Article Preview
Top1. Introduction
Affected by the global economic environment and market competition, airline's main ticket business revenue has gradually decreased with the continuous decline in ticket prices, and many airlines have begun to generate revenue by increasing the added value of products and developing ancillary services to ease the financial pressure on their operations. In addition, coupled with the huge impact of the novel coronavirus pneumonia on global air passenger demand, better performance of ancillary revenues can help airlines survive the epidemic crisis to some extent. The “paid seat selection service”, one of the new domestic add-on services, has brought the airlines considerable profits due to its almost zero marginal expenditure. Since ancillary products and services are optional, so it is very important for airlines to understand passengers' willingness to pay and let more passengers choose this service.
Over the years, A great deal of exploration has been done in the identification of customers' willingness to pay for various ancillary services, and machine learning-based willingness identification methods have been found to be more advantageous than traditional statistical methods (Jing et al., 2021; Maliah & Shani, 2021). By studying and analyzing the travel purpose of the ticket-purchased passengers, mining the behavioral characteristics of the known paid seat-selecting passengers and constructing their behavioral models (Borisyak et al., 2020; J. Pang, Chen, Li, Xu, & Lin, 2021), it is possible to identify the passengers who may have similar willingness and ability from the total number of passengers, so as to achieve increased revenue from accurate marketing at a lower cost.
The current research on the travel behavior of civil aviation passengers is divided into two main directions: passenger behavior segmentation (Pan & Truong, 2021) and passenger value calculation (Nakahara & Yada, 2011). Most airlines subdivide passengers according to the fare of the ticket they purchased or the accumulated mileage distance. The RFM model proposed by marketing expert Bob Stone can be used to quantify customer value, many scholars (Wu et al., 2020; Wu et al., 2021; Zong & Xing, 2021) use RFM and improved k-means clustering to divide passenger groups. However, such segmentation method only discovers the value of passengers and does not point out the behavioral characteristics of passenger groups. The three attributes of traditional RFM model do not fully reflect the passenger behavior preferences, so on this basis, the LRFMC model and the TCSDG model have been successively evolved. Combining the improved model with classical machine learning classification algorithms such as SVM, KNN, GBDT and NN, etc., it is widely used in passenger behavior prediction (S. Q. Pang & Liu, 2011), personalized recommendation (Tao, 2020), flight delay prediction (Jiang, Liu, Liu, & Song, 2020) and other aviation fields in business. However, experimental studies on identifying passengers' willingness to choose a seat for a fee are still limited.

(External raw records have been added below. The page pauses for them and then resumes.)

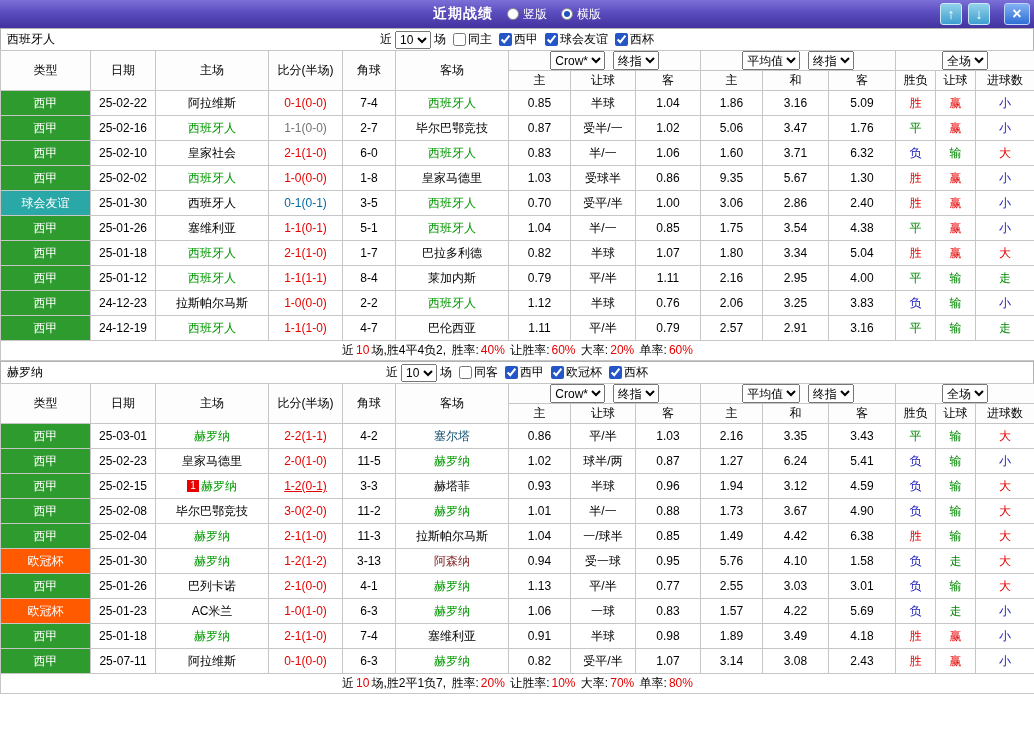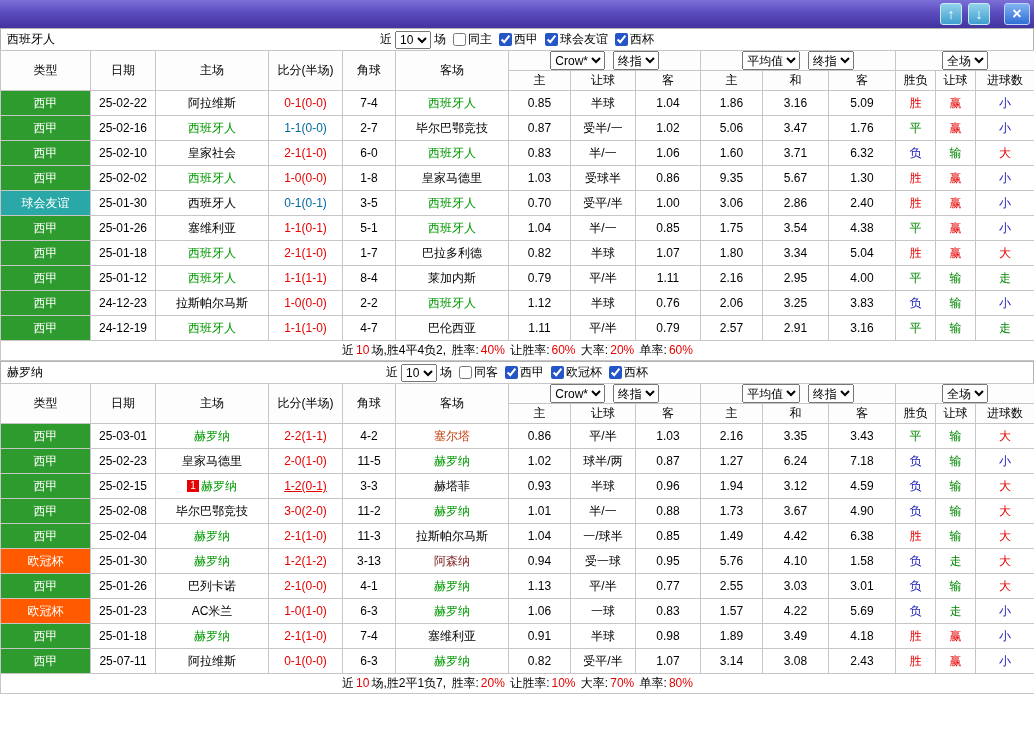--- a/index.html
+++ b/index.html
@@ -71,6 +71,17 @@
 <body>
 
 <div class="titlebar">
+  <div class="title-center">
+    <span class="wtitle">近期战绩</span>
+    <span class="radio-opt">
+      <span class="radio"></span>
+      <span>竖版</span>
+    </span>
+    <span class="radio-opt">
+      <span class="radio checked"></span>
+      <span>横版</span>
+    </span>
+  </div>
   <div class="sqbtn up">↑</div>
   <div class="sqbtn down">↓</div>
   <div class="sqbtn close">×</div>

The biggest challenge in the field of air passengers' pay-for-seat willingness identification is its noisy, latitudinal, and uneven distribution due to environmental and recording influences when collecting data. Therefore, this paper proposes an improved XGBoost-based method for identifying airline passengers' willingness to take paid seats based on high-dimensional imbalance data, which conducts integrated classification prediction from three stages of data, features and algorithm.
The main contributions made in this paper are shown below:
- 1.
Data preprocessing: Random undersampling of the majority class samples and generation of new samples to supplement the minority class samples using CGAN, so as to solve the serious imbalance of passenger order data.
- 2.
Feature selection: Then combining chaos theory, introducing nonlinear convergence factors and adaptive weights, improving the whale optimization algorithm based on the opposing learning strategy to find the optimal feature subset and reduce the dimensionality of the traveler data set.
- 3.
Algorithm improvement: A new gradient harmonizing mechanism (GHM) is introduced to improve the loss function of XGBoost, and the genetic algorithm is used to optimize the parameters of XGBoost to obtain the final willingness recognition model.